Répondez, s'il vous plaît, à ces questions sur l'extrait consacré au Congrès des États-Unis et à la Chine :
1. Sur quel thème la communauté militaire est-elle particulièrement centrée ?
2. Dans quels domaines la loi étatsunienne sur l'innovation et la concurrence souligne-t-elle l'importance de défier la Chine ?
3. Selon qui les accusations contre la Chine ont-elles donné lieu à une « rhétorique xénophobe » ?

● **Extrait source**:

*-*-*

Pendant ce temps, la communauté militaro-industrielle du Congrès des Etats-Unis profite des différends sino-américains sur la mer de Chine méridionale et des tensions américano-russes sur l’Ukraine pour faire campagne en faveur d’une augmentation des dépenses militaires. La communauté militaire est particulièrement centrée sur le thème d’une Chine comme menace majeure, et semble ne pas comprendre les conséquences possibles de la politique envers la Chine.

Dans le même temps, il existe un consensus bipartisan au Congrès selon lequel la Chine constitue la principale menace pour les Etats-Unis. La loi étatsunienne sur l’innovation et la concurrence (U.S. Innovation and Competition Act) a obtenu une majorité bipartisane en soulignant l’importance de défier la Chine en matière d’intelligence artificielle et d’informatique quantique. Les accusations souvent hyperboliques du Congrès et des médias grand public contre la Chine ont donné lieu à une «rhétorique xénophobe» [1] contre les Américains d’origine asiatique, selon les dirigeants du groupe parlementaire des Américains d’origine asiatique et pacifique.

*-*-*

● **Matériel**:
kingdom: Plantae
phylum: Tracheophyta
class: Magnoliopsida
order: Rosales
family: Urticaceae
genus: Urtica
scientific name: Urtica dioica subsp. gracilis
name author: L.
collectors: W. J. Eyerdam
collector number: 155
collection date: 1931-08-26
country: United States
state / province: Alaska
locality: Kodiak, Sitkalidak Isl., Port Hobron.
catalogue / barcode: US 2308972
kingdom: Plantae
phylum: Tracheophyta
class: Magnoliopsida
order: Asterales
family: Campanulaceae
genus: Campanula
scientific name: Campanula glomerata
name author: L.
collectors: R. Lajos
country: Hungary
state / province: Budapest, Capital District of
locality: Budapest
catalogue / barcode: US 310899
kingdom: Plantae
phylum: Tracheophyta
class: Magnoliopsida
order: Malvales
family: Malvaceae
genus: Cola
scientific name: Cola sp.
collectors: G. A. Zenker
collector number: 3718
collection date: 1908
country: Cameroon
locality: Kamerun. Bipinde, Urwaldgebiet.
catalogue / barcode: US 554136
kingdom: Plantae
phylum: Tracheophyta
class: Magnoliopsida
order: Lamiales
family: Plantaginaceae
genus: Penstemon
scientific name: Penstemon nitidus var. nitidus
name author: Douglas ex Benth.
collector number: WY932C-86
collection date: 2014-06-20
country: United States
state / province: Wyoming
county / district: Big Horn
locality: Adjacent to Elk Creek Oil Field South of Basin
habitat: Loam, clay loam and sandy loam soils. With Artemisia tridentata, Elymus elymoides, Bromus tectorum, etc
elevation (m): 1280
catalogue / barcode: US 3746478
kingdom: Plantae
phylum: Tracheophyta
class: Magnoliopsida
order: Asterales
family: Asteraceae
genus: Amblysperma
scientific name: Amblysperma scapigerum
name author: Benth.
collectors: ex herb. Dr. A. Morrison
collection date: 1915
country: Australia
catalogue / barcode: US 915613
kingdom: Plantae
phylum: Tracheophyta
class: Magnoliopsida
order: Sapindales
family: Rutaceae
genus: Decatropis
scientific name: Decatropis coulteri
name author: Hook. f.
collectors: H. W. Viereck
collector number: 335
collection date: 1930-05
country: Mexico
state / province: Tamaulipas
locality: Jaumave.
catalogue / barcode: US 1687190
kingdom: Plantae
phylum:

*-*-*

● **Solution**:
1. Sur le thème d'une Chine comme menace majeure.
2. En intelligence artificielle et en informatique quantique.
3. Selon les dirigeants du groupe parlementaire des Américains d'origine asiatique et pacifique.